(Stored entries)
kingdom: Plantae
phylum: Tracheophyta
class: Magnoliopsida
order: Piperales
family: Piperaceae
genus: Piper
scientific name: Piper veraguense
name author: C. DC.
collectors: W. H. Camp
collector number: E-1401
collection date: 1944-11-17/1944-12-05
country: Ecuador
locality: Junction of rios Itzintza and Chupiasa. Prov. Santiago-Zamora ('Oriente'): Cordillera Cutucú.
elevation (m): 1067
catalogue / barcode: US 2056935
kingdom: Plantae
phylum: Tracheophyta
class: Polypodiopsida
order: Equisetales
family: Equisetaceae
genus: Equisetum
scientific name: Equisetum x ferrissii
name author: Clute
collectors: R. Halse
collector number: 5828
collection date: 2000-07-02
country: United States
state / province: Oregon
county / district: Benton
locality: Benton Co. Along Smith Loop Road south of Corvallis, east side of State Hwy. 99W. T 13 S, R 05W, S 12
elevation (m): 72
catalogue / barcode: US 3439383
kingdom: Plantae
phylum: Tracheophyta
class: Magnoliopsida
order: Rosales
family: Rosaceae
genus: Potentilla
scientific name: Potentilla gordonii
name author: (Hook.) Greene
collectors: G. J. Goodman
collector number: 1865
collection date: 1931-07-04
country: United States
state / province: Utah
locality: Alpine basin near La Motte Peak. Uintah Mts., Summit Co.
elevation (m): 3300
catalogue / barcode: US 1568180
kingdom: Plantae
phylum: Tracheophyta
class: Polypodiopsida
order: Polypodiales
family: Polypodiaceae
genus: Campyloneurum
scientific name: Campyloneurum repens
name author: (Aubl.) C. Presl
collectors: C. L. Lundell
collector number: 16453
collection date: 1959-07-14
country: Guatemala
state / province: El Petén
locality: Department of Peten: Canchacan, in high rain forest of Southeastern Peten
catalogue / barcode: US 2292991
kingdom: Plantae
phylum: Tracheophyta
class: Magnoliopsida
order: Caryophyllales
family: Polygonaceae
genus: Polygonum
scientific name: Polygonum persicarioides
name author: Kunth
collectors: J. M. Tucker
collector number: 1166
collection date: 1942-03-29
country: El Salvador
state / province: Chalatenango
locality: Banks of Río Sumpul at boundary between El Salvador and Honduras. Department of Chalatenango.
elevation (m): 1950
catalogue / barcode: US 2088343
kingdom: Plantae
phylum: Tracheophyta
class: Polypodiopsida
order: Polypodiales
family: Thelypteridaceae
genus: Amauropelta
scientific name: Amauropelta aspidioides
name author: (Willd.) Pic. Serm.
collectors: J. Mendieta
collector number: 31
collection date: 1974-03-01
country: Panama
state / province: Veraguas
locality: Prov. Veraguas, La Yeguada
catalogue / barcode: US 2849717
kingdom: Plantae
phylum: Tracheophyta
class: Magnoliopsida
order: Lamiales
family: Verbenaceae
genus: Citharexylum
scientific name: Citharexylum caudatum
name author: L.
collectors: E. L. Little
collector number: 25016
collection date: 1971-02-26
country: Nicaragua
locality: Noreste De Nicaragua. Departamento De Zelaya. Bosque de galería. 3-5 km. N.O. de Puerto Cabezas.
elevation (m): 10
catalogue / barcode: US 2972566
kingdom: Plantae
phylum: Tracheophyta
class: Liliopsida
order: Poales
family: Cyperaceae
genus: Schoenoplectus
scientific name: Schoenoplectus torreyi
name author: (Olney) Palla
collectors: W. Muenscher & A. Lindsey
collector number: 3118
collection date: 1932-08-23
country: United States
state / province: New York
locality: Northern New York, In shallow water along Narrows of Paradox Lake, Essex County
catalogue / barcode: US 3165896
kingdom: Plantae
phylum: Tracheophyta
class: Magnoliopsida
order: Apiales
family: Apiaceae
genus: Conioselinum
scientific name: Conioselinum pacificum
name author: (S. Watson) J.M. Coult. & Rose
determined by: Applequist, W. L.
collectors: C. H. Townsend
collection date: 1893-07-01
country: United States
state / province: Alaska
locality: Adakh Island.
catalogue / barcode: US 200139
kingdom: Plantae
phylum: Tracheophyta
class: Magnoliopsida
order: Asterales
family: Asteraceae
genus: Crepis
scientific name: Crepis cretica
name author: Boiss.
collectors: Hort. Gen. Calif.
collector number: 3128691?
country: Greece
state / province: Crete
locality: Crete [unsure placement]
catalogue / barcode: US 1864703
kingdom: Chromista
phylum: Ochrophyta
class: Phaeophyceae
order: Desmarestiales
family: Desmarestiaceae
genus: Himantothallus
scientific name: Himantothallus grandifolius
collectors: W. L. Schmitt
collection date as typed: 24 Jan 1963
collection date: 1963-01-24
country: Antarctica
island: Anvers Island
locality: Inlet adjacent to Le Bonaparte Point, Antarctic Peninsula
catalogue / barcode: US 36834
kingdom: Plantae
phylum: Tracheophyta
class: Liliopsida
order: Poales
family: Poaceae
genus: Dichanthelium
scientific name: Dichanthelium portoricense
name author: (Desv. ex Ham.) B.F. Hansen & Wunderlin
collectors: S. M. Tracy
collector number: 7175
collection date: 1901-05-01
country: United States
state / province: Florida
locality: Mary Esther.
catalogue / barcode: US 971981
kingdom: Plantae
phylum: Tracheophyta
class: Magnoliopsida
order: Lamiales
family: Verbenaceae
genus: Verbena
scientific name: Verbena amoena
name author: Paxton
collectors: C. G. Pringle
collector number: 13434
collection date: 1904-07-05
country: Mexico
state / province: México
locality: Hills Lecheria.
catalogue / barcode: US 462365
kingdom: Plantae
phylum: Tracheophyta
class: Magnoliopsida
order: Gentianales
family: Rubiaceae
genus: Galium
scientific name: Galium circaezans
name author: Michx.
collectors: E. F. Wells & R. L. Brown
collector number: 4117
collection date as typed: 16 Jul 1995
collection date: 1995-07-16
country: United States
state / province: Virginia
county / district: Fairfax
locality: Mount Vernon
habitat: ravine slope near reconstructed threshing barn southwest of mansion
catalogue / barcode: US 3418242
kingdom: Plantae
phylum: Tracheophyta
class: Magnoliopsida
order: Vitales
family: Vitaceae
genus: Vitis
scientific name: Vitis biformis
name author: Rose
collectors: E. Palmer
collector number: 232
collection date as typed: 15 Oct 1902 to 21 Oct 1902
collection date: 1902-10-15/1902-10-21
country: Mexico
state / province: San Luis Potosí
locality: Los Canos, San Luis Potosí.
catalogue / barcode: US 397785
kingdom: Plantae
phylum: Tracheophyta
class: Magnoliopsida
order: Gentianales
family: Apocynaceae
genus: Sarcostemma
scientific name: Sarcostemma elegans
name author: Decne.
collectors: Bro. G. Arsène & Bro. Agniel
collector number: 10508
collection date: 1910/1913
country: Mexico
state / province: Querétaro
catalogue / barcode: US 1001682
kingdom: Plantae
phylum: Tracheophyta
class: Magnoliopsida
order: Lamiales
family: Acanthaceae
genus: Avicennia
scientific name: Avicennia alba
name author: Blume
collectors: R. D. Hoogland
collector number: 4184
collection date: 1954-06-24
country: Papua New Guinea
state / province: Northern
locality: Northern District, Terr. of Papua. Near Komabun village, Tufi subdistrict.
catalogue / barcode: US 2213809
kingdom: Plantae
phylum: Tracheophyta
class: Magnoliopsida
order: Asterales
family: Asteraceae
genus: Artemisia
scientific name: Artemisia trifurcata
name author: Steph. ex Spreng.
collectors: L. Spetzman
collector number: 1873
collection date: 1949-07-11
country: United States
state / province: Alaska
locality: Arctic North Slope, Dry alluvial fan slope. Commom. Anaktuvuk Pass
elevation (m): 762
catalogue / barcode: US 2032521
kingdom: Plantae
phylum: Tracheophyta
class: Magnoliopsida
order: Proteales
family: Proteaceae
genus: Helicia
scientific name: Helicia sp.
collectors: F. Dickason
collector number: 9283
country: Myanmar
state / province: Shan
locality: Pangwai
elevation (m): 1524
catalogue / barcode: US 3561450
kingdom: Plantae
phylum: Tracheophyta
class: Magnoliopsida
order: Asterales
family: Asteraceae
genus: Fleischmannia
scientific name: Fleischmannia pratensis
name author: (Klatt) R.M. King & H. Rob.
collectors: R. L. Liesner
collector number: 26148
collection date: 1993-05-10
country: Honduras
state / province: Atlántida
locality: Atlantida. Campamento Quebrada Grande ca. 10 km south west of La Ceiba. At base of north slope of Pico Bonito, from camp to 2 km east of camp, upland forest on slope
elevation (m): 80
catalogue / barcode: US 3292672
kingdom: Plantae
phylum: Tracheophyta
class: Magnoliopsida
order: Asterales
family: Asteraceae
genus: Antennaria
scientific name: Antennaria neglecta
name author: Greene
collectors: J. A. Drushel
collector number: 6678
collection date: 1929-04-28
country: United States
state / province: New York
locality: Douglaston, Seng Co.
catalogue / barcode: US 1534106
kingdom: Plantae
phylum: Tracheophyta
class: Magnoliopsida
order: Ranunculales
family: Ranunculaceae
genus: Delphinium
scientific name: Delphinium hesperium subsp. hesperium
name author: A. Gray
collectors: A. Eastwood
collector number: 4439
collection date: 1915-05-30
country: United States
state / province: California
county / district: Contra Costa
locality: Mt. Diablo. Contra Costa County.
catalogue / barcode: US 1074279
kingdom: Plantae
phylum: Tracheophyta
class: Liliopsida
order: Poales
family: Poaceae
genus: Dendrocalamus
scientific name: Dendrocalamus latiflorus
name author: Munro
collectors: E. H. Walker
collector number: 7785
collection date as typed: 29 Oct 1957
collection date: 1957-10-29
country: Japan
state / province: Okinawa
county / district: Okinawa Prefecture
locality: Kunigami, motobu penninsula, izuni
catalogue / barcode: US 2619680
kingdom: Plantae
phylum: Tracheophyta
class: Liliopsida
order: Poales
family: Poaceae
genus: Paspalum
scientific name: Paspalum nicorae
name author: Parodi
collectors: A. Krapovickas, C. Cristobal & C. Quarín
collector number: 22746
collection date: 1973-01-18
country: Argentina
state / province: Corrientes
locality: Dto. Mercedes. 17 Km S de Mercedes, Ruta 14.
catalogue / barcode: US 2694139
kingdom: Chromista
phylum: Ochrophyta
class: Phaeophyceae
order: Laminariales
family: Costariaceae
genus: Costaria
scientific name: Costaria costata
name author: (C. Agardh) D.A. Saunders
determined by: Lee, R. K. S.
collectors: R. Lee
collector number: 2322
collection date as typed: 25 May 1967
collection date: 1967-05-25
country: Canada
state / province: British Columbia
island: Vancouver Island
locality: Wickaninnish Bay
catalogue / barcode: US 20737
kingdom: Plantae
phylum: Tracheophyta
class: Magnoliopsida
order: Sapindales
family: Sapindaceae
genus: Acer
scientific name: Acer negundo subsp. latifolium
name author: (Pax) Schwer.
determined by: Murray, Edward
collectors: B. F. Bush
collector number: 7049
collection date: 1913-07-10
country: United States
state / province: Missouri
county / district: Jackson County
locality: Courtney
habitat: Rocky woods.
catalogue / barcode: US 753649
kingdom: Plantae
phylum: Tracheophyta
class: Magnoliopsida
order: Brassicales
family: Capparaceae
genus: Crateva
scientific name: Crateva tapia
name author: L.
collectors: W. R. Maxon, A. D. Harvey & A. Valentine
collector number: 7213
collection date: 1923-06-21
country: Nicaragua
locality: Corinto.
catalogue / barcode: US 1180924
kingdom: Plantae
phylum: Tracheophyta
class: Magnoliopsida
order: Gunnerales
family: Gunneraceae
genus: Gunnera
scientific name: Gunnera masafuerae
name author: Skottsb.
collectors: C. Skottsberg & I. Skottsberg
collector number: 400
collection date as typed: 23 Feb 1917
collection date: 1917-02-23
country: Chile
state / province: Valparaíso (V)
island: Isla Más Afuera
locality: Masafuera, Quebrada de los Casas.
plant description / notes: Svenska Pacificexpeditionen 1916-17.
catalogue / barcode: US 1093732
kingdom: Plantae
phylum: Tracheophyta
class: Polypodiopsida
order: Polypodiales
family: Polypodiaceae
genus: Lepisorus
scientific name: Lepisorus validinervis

TASK GOAL =
Copy the entries starting with the line containing "collection date: 1971-02-26" and going on through the line containing "genus: Schoenoplectus", replacing "locality" with "site" and leaving everything else unchanged.

RESPONSE TO THE TASK =
collection date: 1971-02-26
country: Nicaragua
site: Noreste De Nicaragua. Departamento De Zelaya. Bosque de galería. 3-5 km. N.O. de Puerto Cabezas.
elevation (m): 10
catalogue / barcode: US 2972566
kingdom: Plantae
phylum: Tracheophyta
class: Liliopsida
order: Poales
family: Cyperaceae
genus: Schoenoplectus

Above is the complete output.